▶ _Data under study_
++++++++++++++++++++
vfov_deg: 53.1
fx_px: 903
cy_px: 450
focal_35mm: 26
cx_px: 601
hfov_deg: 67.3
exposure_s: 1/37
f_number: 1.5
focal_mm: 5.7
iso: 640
++++++++++++++++++++
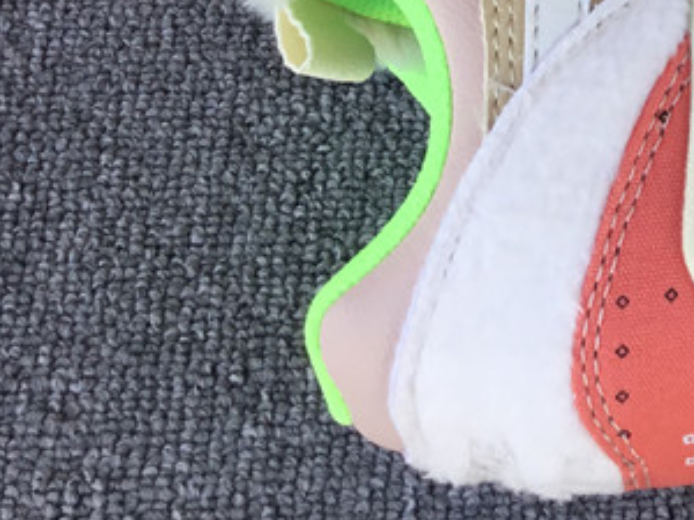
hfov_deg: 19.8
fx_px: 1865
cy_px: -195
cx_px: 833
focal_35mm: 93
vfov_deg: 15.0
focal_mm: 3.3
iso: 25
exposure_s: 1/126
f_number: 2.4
++++++++++++++++++++
▶ _Work task_
Your answer must be the lines above from the one containing "focal_35mm: 93" to the one containing "f_number: 2.4", both included, restated word for word.

▶ _Response to the task_
focal_35mm: 93
vfov_deg: 15.0
focal_mm: 3.3
iso: 25
exposure_s: 1/126
f_number: 2.4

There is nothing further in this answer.